Reproduce every line of text in the rows below word for word, leaving the pictures out of your answer.
Available data section start
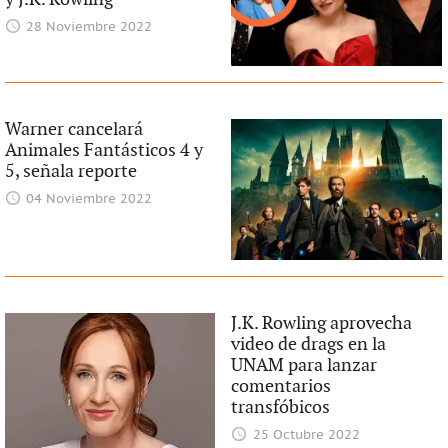
28 Noviembre 2022
Warner cancelará
Animales Fantásticos 4 y
5, señala reporte
04 Noviembre 2022
J.K. Rowling aprovecha
video de drags en la
UNAM para lanzar
comentarios
transfóbicos
25 Octubre 2022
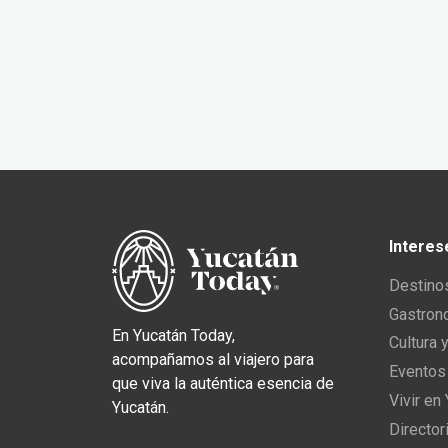
Interes
Destino
Gastron
En Yucatán Today,
Cultura 
acompañamos al viajero para
Eventos
que viva la auténtica esencia de
Vivir en
Yucatán.
Director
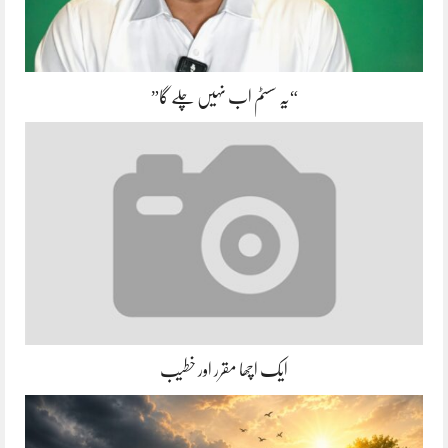
“یہ سسٹم اب نہیں چلے گا”
ایک اچھا مقرر اور خطیب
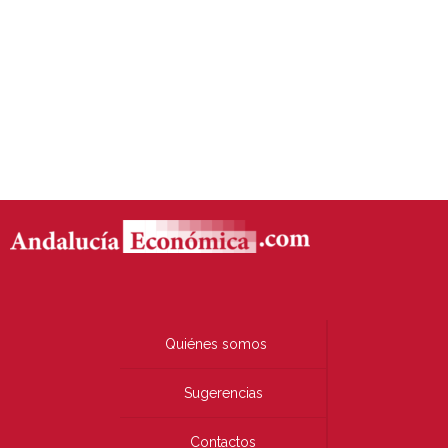
Quiénes somos
Sugerencias
Contactos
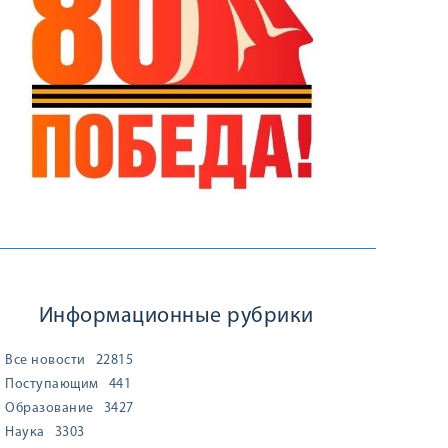
Информационные рубрики
Все новости
22815
Поступающим
441
Образование
3427
Наука
3303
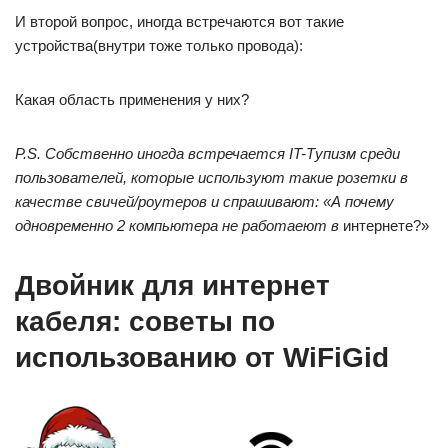
И второй вопрос, иногда встречаются вот такие
устройства(внутри тоже только провода):
Какая область применения у них?
P.S. Собственно иногда встречается IT-Тупизм среди
пользователей, которые используют такие розетки в
качестве свичей/роутеров и спрашивают: «А почему
одновременно 2 компьютера не работаеют в
интернете?»
Двойник для интернет
кабеля: советы по
использованию от WiFiGid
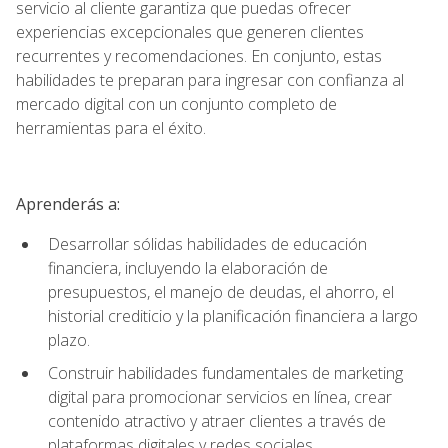
servicio al cliente garantiza que puedas ofrecer
experiencias excepcionales que generen clientes
recurrentes y recomendaciones. En conjunto, estas
habilidades te preparan para ingresar con confianza al
mercado digital con un conjunto completo de
herramientas para el éxito.
Aprenderás a:
Desarrollar sólidas habilidades de educación
financiera, incluyendo la elaboración de
presupuestos, el manejo de deudas, el ahorro, el
historial crediticio y la planificación financiera a largo
plazo.
Construir habilidades fundamentales de marketing
digital para promocionar servicios en línea, crear
contenido atractivo y atraer clientes a través de
plataformas digitales y redes sociales.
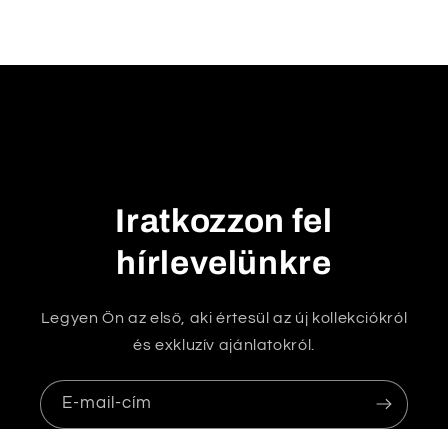
s
u
k
h
a
t
ó
t
Iratkozzon fel
a
r
hírlevelünkre
t
a
Legyen Ön az első, aki értesül az új kollekciókról
l
és exkluzív ajánlatokról.
o
m
E-mail-cím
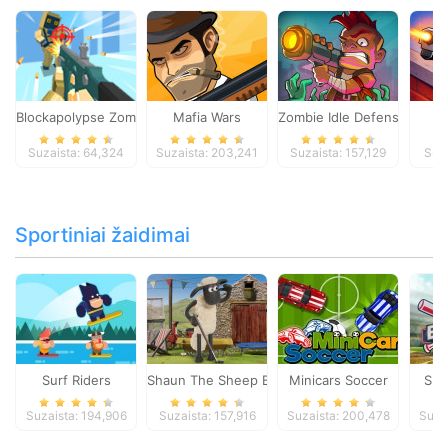
Blockapolypse Zombie Shooter
Mafia Wars
Zombie Idle Defense Onlin
St
Suzaista: 64,324
Suzaista: 203,241
Suzaista: 157,129
Suza
Sportiniai žaidimai
Surf Riders
Shaun The Sheep Baahmy Golf
Minicars Soccer
Sup
Suzaista: 194,906
Suzaista: 157,916
Suzaista: 200,478
Suza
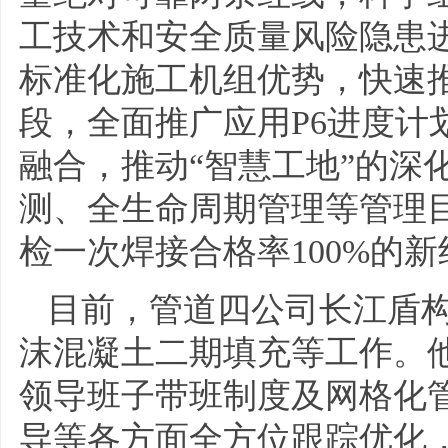
工技术和安全质量风险隐患
标准化施工机组优势，快速
段，全面推广应用P6进度计
融合，推动“智慧工地”的深
测、全生命周期管理等管理目
检一次焊接合格率100%的
目前，管道四公司长江盾
沫混凝土二期填充等工作。他
领导班子带班制度及网格化
导等各方面全方位跟踪优化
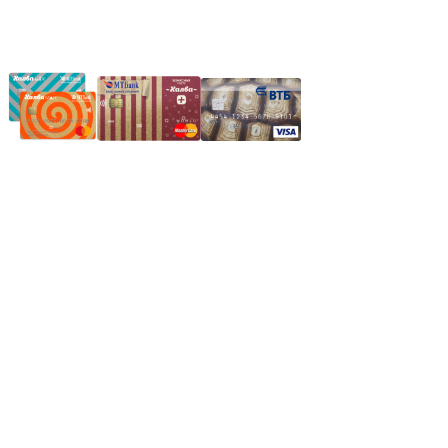
Частное производственное унитарное предприятие
"Энергостройкомплекс"
Юридический адрес: 213805, г. Бобруйск, пер. Расковой, 9
УНН 790313889
Свидетельство о регистрации
790313889 от 14.03.2006 г.
Регистрирующий орган: Бобруйский горисполком,
Зарегестрирован в торговом реестре 29.02.2016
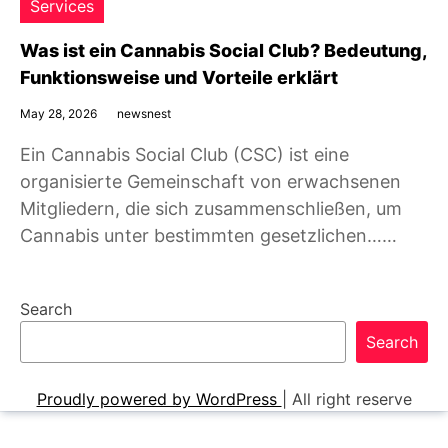
Services
Was ist ein Cannabis Social Club? Bedeutung,
Funktionsweise und Vorteile erklärt
May 28, 2026
newsnest
Ein Cannabis Social Club (CSC) ist eine
organisierte Gemeinschaft von erwachsenen
Mitgliedern, die sich zusammenschließen, um
Cannabis unter bestimmten gesetzlichen……
Search
Search
Proudly powered by WordPress
|
All right reserve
Available data section end
■ **Response**
28 Noviembre 2022
Warner cancelará
Animales Fantásticos 4 y
5, señala reporte
04 Noviembre 2022
J.K. Rowling aprovecha
video de drags en la
UNAM para lanzar
comentarios
transfóbicos
25 Octubre 2022
Interes
Destino
Gastron
En Yucatán Today,
Cultura 
acompañamos al viajero para
Eventos
que viva la auténtica esencia de
Vivir en
Yucatán.
Director
“یہ سسٹم اب نہیں چلے گا”
ایک اچھا مقرر اور خطیب
Quiénes somos
Sugerencias
Contactos
Информационные рубрики
Все новости
22815
Поступающим
441
Образование
3427
Наука
3303
И второй вопрос, иногда встречаются вот такие
устройства(внутри тоже только провода):
Какая область применения у них?
P.S. Собственно иногда встречается IT-Тупизм среди
пользователей, которые используют такие розетки в
качестве свичей/роутеров и спрашивают: «А почему
одновременно 2 компьютера не работаеют в
интернете?»
Двойник для интернет
кабеля: советы по
использованию от WiFiGid
servicio al cliente garantiza que puedas ofrecer
experiencias excepcionales que generen clientes
recurrentes y recomendaciones. En conjunto, estas
habilidades te preparan para ingresar con confianza al
mercado digital con un conjunto completo de
herramientas para el éxito.
Aprenderás a:
Desarrollar sólidas habilidades de educación
financiera, incluyendo la elaboración de
presupuestos, el manejo de deudas, el ahorro, el
historial crediticio y la planificación financiera a largo
plazo.
Construir habilidades fundamentales de marketing
digital para promocionar servicios en línea, crear
contenido atractivo y atraer clientes a través de
plataformas digitales y redes sociales.
s
u
k
h
a
t
ó
t
Iratkozzon fel
a
r
hírlevelünkre
t
a
Legyen Ön az első, aki értesül az új kollekciókról
l
és exkluzív ajánlatokról.
o
m
E-mail-cím
Blockapolypse Zombie Shooter
Mafia Wars
Zombie Idle Defense Onlin
St
Suzaista: 64,324
Suzaista: 203,241
Suzaista: 157,129
Suza
Sportiniai žaidimai
Surf Riders
Shaun The Sheep Baahmy Golf
Minicars Soccer
Sup
Suzaista: 194,906
Suzaista: 157,916
Suzaista: 200,478
Suza
工技术和安全质量风险隐患
标准化施工机组优势，快速
段，全面推广应用P6进度计
融合，推动“智慧工地”的深
测、全生命周期管理等管理目
检一次焊接合格率100%的
目前，管道四公司长江盾
沫混凝土二期填充等工作。他
领导班子带班制度及网格化
导等各方面全方位跟踪优化
Частное производственное унитарное предприятие
"Энергостройкомплекс"
Юридический адрес: 213805, г. Бобруйск, пер. Расковой, 9
УНН 790313889
Свидетельство о регистрации
790313889 от 14.03.2006 г.
Регистрирующий орган: Бобруйский горисполком,
Зарегестрирован в торговом реестре 29.02.2016
Services
Was ist ein Cannabis Social Club? Bedeutung,
Funktionsweise und Vorteile erklärt
May 28, 2026
newsnest
Ein Cannabis Social Club (CSC) ist eine
organisierte Gemeinschaft von erwachsenen
Mitgliedern, die sich zusammenschließen, um
Cannabis unter bestimmten gesetzlichen……
Search
Search
Proudly powered by WordPress
|
All right reserve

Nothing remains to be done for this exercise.